A set of four Android apps released by the same developer has been discovered directing victims to malicious websites as part of an adware and information-stealing campaign.
The apps, published by a developer named Mobile apps Group and currently available on the Play Store, have been collectively downloaded over one million times.
According to Malwarebytes, the websites are designed to generate revenues through pay-per-click ads, and worse, prompt users to install cleaner apps on their phones with the goal of deploying additional malware.
The list of apps is as follows -
- Bluetooth App Sender (com.bluetooth.share.app) - 50,000+ downloads
- Bluetooth Auto Connect (com.bluetooth.autoconnect.anybtdevices) - 1,000,000+ downloads
- Driver: Bluetooth, Wi-Fi, USB (com.driver.finder.bluetooth.wifi.usb) - 10,000+ downloads
- Mobile transfer: smart switch (com.mobile.faster.transfer.smart.switch) - 1,000+ downloads
It's no surprise that malicious apps have devised new ways to get past Google Play Store security protections. One of the more popular tactics adopted by threat actors is to introduce time-based delays to conceal their malicious behavior.
Malwarebytes' analysis found the apps to have an approximately four-day waiting period before opening the first phishing site in Chrome browser, and then proceeding to launch more tabs every two hours.

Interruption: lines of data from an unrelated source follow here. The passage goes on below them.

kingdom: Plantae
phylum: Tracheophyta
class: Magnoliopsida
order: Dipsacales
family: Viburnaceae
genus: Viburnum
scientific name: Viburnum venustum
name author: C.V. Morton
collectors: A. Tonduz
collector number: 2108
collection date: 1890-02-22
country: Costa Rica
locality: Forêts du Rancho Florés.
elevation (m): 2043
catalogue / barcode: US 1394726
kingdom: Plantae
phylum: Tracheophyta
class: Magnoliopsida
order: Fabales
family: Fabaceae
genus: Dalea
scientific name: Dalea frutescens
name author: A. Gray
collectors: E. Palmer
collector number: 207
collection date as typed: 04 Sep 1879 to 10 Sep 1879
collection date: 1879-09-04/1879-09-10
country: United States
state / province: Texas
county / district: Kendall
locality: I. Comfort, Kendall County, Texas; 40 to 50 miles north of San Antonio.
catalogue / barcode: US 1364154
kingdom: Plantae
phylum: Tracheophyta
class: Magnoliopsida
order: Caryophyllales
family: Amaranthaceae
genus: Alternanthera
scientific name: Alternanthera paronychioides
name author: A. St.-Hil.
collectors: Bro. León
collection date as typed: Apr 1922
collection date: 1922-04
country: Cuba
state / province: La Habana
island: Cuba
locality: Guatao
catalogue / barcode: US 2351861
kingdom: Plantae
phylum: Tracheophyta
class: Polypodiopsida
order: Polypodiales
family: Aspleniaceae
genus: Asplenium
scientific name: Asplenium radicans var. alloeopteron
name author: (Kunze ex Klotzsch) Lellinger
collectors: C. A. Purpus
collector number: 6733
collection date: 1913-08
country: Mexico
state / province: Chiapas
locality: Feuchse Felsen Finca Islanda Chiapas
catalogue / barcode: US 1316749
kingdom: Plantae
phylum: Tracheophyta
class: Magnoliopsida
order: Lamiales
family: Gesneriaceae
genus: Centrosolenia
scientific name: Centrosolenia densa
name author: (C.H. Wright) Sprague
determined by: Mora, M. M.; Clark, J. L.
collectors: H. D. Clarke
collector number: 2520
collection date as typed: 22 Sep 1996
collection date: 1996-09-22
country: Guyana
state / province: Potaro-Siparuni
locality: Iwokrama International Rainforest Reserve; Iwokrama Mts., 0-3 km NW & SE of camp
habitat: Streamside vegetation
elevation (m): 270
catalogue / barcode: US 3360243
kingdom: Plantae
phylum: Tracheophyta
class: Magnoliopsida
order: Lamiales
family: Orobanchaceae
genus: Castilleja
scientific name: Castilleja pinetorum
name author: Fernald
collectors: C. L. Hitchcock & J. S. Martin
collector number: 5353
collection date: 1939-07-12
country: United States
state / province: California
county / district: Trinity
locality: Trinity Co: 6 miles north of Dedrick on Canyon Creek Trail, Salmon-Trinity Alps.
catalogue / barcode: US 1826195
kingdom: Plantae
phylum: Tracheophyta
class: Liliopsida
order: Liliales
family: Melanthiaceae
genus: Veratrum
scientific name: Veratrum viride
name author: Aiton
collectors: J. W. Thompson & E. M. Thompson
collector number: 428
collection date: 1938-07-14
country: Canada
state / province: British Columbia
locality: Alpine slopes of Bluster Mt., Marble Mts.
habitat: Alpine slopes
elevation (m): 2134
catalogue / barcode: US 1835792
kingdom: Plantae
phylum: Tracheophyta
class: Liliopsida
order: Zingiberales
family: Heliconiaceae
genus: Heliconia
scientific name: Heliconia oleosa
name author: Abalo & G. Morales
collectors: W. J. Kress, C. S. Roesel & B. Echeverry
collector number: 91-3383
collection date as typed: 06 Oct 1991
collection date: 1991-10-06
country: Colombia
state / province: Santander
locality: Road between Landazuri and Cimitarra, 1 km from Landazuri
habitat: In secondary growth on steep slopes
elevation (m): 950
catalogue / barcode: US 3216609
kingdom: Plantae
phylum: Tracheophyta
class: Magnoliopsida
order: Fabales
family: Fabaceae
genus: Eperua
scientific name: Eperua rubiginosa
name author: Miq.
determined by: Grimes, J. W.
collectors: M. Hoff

The apps are part of a broader malware operation called HiddenAds, which has been active since at least June 2019 and has a track record of illicitly earning revenues by redirecting users to advertisements.
The findings also come as researchers from Guardio Labs disclosed details of a malvertising campaign dubbed Dormant Colors that leverages rogue Google Chrome and Microsoft Edge extensions to hijack user search queries to an actor-controlled domain.
Update: Google, on November 10, 2022, said it has removed the apps and banned the developer. "The apps identified in the report are no longer available on Google Play and the developer has been banned," a spokesperson for the company told The Hacker News.